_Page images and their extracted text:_

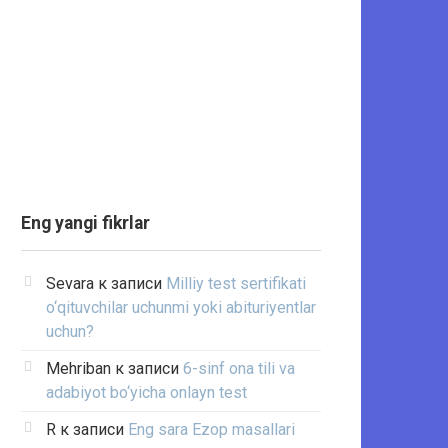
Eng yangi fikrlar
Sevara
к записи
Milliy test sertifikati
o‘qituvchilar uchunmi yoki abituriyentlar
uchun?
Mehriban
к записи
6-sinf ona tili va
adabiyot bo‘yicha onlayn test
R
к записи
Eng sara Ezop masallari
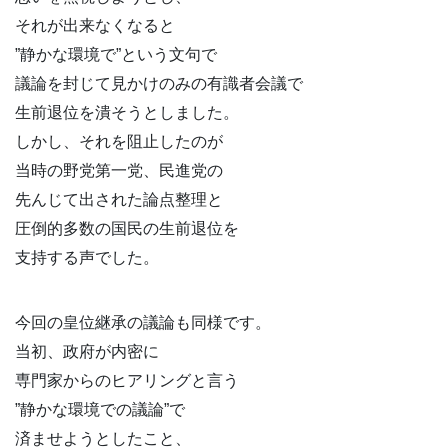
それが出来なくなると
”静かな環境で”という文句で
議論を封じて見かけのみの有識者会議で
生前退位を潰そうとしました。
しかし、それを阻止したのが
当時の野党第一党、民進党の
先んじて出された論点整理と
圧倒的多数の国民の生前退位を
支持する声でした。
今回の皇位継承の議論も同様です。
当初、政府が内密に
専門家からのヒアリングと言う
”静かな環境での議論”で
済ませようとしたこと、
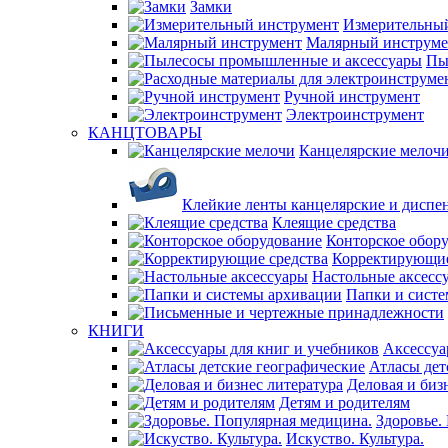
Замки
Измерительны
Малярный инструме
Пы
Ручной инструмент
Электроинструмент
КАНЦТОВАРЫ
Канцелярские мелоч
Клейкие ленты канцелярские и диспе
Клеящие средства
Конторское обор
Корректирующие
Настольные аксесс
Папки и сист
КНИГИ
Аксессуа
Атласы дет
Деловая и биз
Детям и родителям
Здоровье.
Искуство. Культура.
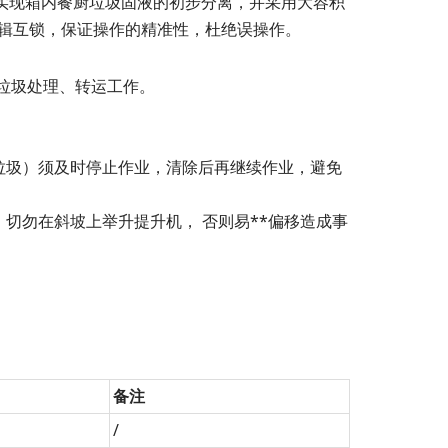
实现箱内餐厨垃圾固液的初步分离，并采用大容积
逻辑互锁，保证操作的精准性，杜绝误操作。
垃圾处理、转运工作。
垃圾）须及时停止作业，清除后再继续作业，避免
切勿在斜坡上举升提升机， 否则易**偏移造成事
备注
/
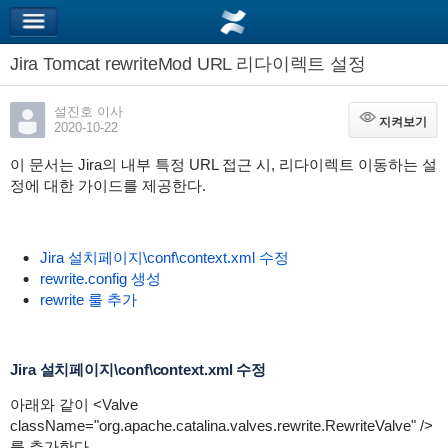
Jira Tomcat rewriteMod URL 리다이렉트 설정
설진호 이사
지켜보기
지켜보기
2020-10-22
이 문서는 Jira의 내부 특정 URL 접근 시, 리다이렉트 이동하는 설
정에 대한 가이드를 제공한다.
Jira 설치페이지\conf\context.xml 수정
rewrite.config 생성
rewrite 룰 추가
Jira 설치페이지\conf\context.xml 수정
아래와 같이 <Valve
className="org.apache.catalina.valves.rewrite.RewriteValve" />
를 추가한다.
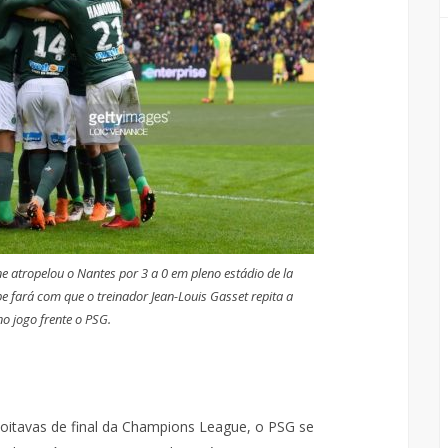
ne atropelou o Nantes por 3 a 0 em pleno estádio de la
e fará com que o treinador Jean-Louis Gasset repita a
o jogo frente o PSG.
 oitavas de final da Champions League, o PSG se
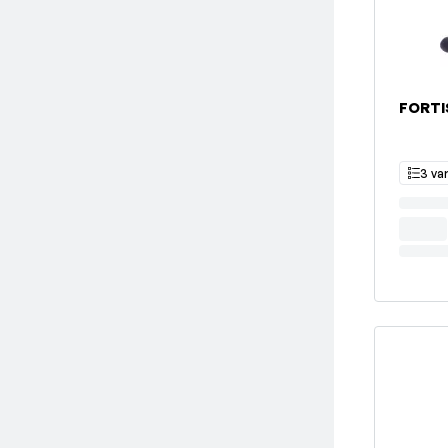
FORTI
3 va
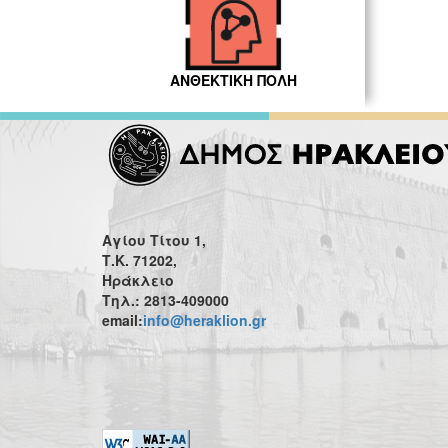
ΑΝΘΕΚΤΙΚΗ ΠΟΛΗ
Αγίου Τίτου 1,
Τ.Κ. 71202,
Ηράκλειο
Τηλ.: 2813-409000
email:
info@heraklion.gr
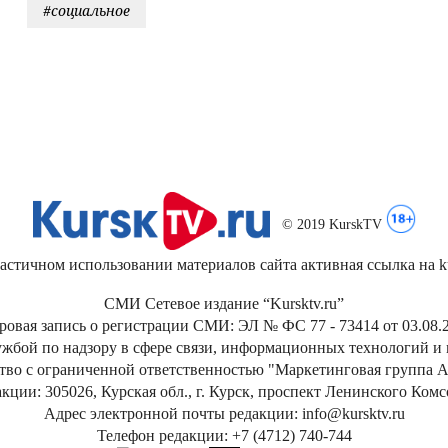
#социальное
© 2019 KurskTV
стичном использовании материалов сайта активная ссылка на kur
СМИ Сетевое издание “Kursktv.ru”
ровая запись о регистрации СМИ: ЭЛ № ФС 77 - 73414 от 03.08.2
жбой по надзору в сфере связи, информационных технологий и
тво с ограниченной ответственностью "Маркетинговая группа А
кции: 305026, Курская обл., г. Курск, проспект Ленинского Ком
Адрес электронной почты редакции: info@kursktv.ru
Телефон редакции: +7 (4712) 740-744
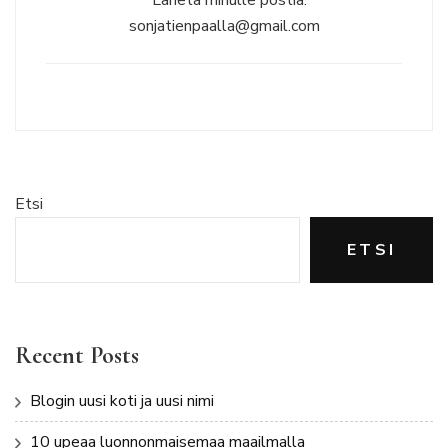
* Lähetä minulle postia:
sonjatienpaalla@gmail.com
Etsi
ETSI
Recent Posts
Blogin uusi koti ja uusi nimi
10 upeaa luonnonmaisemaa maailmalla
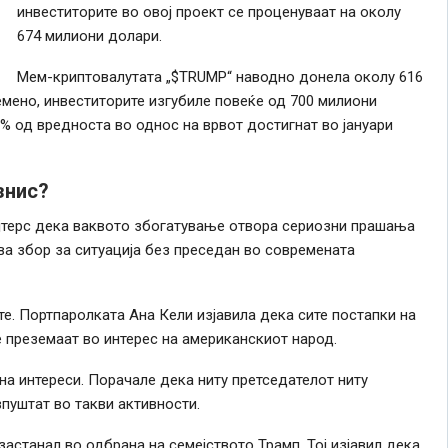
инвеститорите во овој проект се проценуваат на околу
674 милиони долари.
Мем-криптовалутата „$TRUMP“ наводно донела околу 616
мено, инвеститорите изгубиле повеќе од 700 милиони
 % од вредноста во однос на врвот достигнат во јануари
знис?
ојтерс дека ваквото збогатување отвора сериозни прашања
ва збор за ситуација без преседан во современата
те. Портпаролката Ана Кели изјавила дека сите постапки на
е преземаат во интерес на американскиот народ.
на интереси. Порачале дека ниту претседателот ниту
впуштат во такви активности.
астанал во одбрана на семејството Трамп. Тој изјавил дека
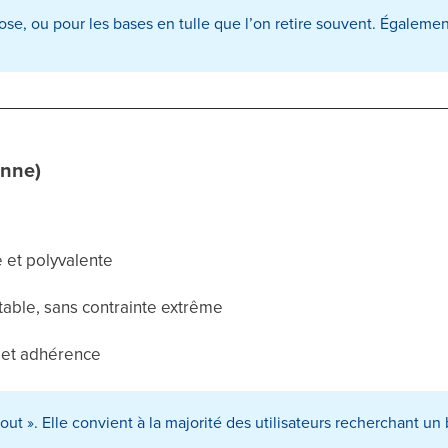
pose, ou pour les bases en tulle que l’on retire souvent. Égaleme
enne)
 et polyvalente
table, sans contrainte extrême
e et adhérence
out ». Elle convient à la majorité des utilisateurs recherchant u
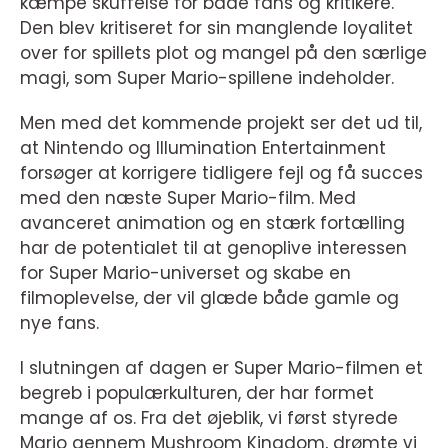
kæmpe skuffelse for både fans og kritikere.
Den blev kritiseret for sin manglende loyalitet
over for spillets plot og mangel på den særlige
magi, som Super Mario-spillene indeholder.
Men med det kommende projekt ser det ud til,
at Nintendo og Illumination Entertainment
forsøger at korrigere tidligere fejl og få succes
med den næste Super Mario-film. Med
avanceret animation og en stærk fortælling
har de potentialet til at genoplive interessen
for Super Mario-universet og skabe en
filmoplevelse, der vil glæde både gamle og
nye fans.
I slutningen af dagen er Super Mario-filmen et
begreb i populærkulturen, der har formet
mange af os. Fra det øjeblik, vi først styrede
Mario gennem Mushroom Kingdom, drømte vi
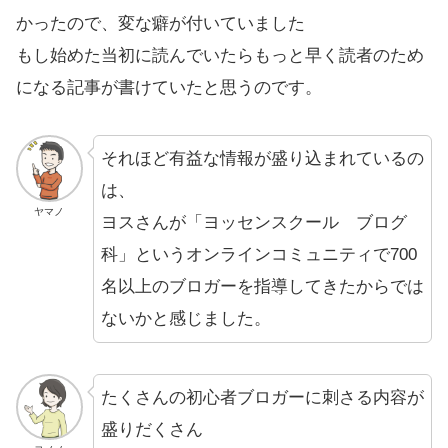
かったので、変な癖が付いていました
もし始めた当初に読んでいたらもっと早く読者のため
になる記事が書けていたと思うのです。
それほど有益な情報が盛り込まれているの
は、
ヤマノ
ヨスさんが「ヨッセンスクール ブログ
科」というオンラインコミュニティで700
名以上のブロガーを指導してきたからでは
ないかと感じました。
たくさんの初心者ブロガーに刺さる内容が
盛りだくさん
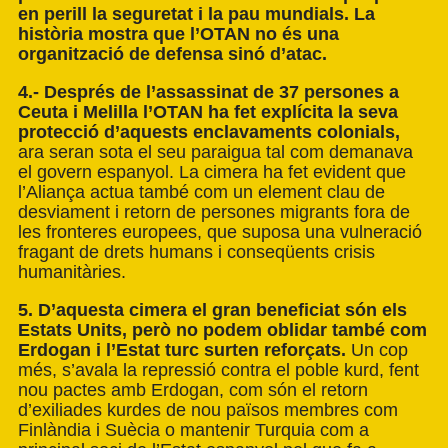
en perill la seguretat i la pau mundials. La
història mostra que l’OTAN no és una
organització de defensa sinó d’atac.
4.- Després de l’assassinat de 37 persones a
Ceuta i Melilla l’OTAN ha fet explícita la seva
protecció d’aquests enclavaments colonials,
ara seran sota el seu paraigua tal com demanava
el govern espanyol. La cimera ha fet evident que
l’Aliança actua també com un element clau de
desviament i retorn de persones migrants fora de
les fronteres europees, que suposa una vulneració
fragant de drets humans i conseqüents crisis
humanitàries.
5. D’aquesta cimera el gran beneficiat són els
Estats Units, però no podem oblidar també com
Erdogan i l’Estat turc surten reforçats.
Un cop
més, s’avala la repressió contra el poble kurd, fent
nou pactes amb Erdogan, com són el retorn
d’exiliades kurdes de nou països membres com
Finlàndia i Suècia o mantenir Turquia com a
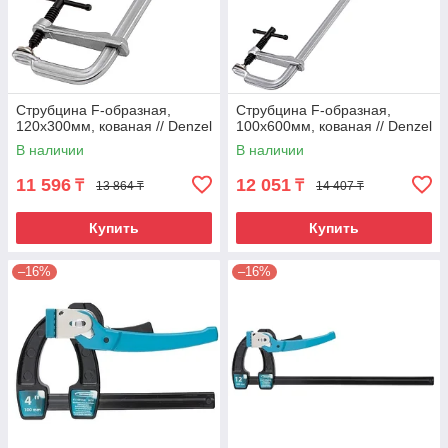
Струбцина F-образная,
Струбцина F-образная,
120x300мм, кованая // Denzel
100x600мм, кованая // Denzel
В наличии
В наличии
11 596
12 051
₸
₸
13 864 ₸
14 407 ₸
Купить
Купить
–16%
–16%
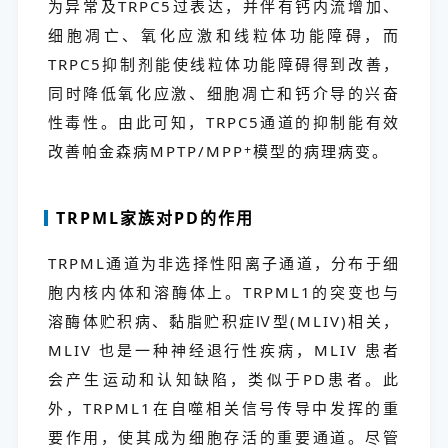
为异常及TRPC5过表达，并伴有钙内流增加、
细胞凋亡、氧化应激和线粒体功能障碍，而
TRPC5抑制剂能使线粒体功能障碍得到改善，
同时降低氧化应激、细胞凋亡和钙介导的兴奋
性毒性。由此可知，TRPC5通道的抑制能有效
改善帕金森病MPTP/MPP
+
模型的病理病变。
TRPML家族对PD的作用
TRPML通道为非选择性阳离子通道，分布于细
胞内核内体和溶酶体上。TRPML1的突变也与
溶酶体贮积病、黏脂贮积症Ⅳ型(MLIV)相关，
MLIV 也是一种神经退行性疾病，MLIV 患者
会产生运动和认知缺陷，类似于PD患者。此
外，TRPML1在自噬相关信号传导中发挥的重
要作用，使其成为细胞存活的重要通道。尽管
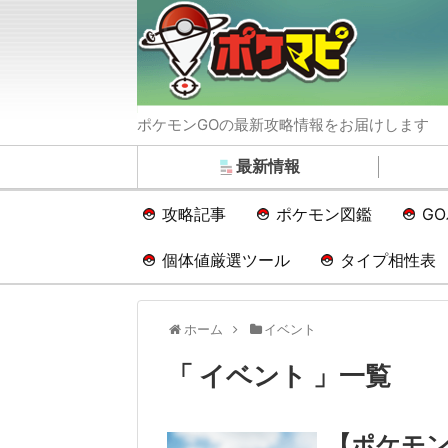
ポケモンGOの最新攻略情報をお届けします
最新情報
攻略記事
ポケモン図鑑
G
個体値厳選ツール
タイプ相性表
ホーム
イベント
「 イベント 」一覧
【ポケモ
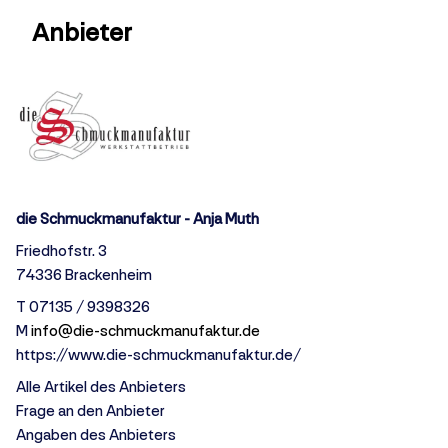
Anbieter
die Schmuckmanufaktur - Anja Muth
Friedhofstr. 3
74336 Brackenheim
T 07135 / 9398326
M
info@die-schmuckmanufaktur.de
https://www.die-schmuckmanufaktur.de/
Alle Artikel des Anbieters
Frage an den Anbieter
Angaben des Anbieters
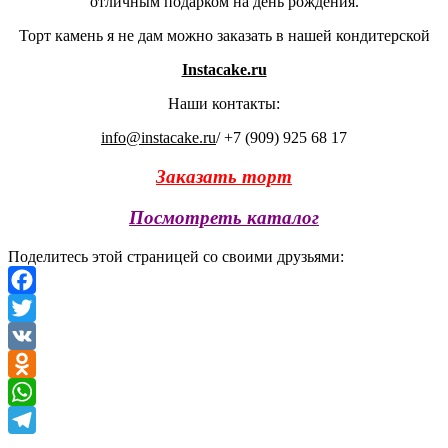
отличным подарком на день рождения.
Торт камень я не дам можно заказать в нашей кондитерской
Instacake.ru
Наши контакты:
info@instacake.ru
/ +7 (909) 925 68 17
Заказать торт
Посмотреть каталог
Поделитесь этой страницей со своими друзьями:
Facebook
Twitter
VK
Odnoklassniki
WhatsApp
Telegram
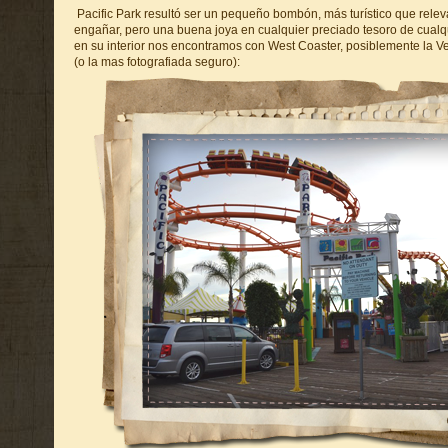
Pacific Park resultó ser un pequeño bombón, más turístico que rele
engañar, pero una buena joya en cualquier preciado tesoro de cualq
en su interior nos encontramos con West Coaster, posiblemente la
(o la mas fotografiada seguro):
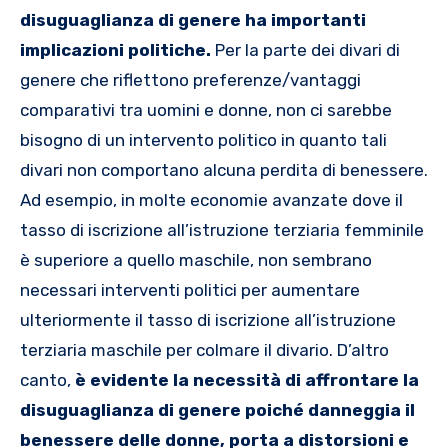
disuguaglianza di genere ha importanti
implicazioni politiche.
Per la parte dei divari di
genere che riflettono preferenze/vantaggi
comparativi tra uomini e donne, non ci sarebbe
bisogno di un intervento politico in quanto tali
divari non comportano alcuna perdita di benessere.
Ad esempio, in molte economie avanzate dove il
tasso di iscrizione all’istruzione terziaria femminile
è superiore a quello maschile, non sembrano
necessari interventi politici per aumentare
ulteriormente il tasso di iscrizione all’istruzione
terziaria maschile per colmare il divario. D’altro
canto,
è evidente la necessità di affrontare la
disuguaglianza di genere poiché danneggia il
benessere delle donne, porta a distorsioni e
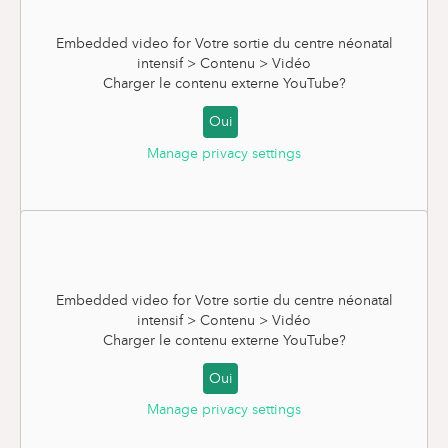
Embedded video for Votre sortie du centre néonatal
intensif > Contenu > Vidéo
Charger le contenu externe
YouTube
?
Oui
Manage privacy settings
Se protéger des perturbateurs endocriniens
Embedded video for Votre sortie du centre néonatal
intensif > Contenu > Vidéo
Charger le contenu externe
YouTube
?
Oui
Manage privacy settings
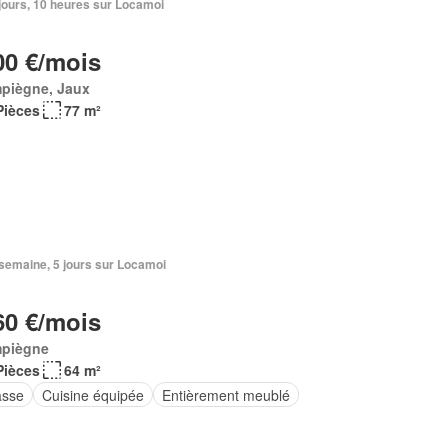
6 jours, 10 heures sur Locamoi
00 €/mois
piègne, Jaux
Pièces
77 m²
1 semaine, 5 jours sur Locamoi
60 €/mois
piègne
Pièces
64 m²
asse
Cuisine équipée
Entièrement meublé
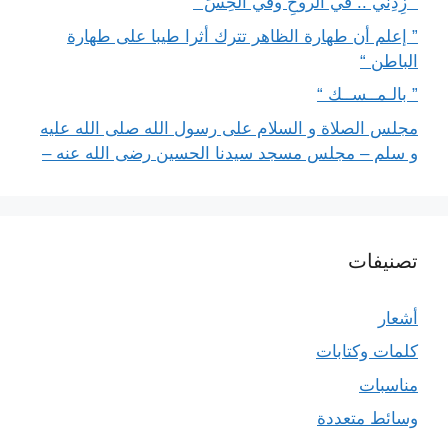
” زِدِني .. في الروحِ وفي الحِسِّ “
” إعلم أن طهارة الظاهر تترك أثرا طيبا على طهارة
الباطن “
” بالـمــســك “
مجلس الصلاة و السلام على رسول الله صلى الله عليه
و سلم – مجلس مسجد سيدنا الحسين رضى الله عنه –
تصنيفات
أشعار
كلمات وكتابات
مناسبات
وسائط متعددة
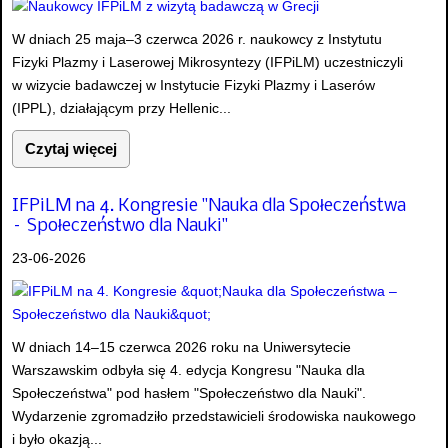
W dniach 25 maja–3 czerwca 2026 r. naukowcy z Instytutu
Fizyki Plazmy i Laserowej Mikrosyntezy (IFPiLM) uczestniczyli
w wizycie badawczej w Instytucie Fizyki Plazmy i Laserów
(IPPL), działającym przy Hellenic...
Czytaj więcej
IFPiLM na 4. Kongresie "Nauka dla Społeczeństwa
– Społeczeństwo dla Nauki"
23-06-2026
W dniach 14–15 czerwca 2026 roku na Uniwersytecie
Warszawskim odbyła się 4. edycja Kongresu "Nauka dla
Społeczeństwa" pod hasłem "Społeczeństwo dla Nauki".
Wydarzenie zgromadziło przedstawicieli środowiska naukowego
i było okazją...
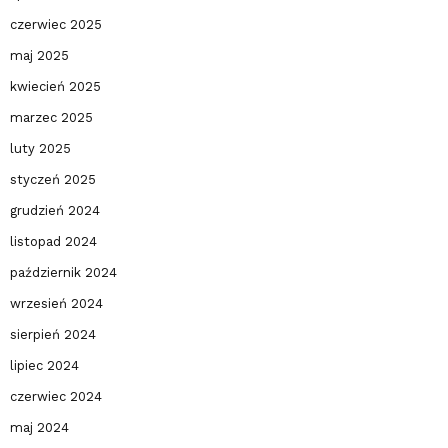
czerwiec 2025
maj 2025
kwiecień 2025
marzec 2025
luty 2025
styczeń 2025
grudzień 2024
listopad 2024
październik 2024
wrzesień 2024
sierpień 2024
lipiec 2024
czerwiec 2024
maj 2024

_EXERCISE DIRECTIONS:_
Copy verbatim the lines from the first line above through the line containing "済ませようとしたこと、", including both of these lines. Omit the pictures from your answer.

_TASK OUTPUT:_
Eng yangi fikrlar
Sevara
к записи
Milliy test sertifikati
o‘qituvchilar uchunmi yoki abituriyentlar
uchun?
Mehriban
к записи
6-sinf ona tili va
adabiyot bo‘yicha onlayn test
R
к записи
Eng sara Ezop masallari
それが出来なくなると
”静かな環境で”という文句で
議論を封じて見かけのみの有識者会議で
生前退位を潰そうとしました。
しかし、それを阻止したのが
当時の野党第一党、民進党の
先んじて出された論点整理と
圧倒的多数の国民の生前退位を
支持する声でした。
今回の皇位継承の議論も同様です。
当初、政府が内密に
専門家からのヒアリングと言う
”静かな環境での議論”で
済ませようとしたこと、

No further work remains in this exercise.